The risk of repartition?

That said, the bigger unspoken truth is that should unionism be defeated in a border poll – it is almost impossible to see how this would translate into a peaceful transition in to a united Ireland where say An Garda Siochana was able to freely police all parts of the North. Anyone remotely conversant with the realities of Northern Ireland would know that this is nothing short of a fairy tale.

The realities of a society where 12,500 loyalists remain under arms, where almost half of all unionists have a military or police background, with more than 100,000 legally held weapons and where there has been an increasing geographical segregation make it all but impossible for a nationalist victory in a referendum to translate simply and directly into a United Ireland. 

Such realities would be the immediate concerns for any Irish government post-referendum and are already driving consideration of the need for the retention of some form of self-government, potentially including a northern assembly in Stormont in a post-United Ireland.

This then too brings into question how Northern nationalists would feel about continued rule by Stormont or a Unionist majority in a united Ireland. Few feel loyalty or affiliation to the government as it is. The likelihood would be that it would be a very unstable arrangement.
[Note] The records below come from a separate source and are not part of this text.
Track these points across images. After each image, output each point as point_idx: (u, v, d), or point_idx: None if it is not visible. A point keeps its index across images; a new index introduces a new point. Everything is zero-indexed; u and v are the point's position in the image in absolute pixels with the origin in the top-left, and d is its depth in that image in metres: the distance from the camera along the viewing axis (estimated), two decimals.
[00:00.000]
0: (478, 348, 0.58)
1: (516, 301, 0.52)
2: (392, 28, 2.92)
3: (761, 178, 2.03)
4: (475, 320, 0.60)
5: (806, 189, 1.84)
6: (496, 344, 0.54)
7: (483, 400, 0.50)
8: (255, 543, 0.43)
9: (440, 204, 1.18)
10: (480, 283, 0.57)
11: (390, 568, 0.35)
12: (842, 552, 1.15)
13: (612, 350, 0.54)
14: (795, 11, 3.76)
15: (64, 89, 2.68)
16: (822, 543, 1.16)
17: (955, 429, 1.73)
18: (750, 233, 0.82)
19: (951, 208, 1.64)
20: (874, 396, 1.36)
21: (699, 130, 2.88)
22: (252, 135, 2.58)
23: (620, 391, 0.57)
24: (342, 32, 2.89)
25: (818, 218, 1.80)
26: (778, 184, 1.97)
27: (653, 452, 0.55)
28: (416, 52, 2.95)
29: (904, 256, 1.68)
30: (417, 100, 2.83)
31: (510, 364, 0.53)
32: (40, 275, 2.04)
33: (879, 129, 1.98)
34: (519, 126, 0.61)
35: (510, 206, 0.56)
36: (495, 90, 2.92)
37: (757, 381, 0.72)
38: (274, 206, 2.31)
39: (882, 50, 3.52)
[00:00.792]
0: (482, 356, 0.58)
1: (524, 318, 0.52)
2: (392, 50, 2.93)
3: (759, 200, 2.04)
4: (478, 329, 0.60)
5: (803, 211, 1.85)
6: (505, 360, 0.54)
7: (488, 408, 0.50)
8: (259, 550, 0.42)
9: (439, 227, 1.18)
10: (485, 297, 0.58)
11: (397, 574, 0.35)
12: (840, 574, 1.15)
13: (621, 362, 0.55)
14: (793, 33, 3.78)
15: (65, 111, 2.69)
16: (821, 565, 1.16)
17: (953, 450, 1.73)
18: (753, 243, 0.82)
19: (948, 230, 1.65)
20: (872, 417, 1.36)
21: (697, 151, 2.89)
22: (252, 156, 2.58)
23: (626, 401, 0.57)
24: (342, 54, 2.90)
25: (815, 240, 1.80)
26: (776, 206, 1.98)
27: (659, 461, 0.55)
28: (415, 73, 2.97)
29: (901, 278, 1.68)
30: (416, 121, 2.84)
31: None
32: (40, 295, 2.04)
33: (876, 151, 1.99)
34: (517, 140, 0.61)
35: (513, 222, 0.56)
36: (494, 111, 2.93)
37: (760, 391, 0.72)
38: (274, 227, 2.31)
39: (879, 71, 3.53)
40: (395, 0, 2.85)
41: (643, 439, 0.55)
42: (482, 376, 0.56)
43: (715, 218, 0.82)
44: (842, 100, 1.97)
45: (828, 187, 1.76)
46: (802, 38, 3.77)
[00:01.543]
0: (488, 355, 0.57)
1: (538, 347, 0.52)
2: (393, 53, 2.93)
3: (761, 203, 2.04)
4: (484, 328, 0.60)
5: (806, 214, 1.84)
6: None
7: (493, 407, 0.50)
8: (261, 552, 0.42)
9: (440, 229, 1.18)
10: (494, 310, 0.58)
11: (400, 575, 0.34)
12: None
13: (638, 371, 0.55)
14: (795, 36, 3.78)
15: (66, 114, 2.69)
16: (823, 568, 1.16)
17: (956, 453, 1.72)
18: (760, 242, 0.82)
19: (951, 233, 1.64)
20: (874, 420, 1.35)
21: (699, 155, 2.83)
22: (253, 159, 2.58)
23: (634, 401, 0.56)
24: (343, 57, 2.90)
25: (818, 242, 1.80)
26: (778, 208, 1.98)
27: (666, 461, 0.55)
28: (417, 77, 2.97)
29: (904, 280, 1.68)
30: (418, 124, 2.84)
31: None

A more serious consideration would be posed by the likely moves to seek a repartition to reflect the new demographic boundaries. Realpolitik might lead to some such arrangements gaining credibility. The more the prospect of partition arises, the more the tensions over land ownership would mount.

The prospect of repartition is innately fraught and inherent with the risk of inter-communal conflict. 

It is likely that any moves to repartition the north would result in worse carnival of reaction than partition did itself one hundred years ago. It would represent an even more profound defeat for the Irish working-class.

Workers’ unity not division!

As both unionists and nationalists seek to leverage Brexit, the Irish sea border and the threat of a border poll to advantage, it is more important than ever that Socialists stand against them clear and set forward the imperative of the unity and independence of the working-class. 

While partition was, and remains, a historic crime against the Irish people and Irish working-class, in particular; but a border poll offers nothing by way of resolution. The choice between being a peripheral region within the UK imperialist state or a peripheral region within a capitalist Ireland and part of an imperialist EU bloc is no choice at all. It would be the equivalent of ‘raising the green flag’ as Connolly warned. Imperialists and capitalists would continue to rule in any case.

Instead of dividing workers, Socialists seek to unite them behind our clear opposition to imperialism, capitalism and based on our classes’ internationalist perspective. In the era of the modern, globalised economy, capitalism is incapable of resolving the national question, just as with any democratic task. Only through uniting workers can we build a social movement capable of delivering real change and sublating the national question. 

Militant Left seeks to build workers’ unity in the North, north and south, and east and west – to win a Socialist Ireland, without coercion, in a free and voluntary federation with a Socialist Scotland, a Socialist England, a Socialist Wales and a Socialist Europe. Such a platform offers the common ground needed for working-class people from all parts of these islands to unite and build the movement for Socialism needed to defeat both imperialism and bourgeois nationalism.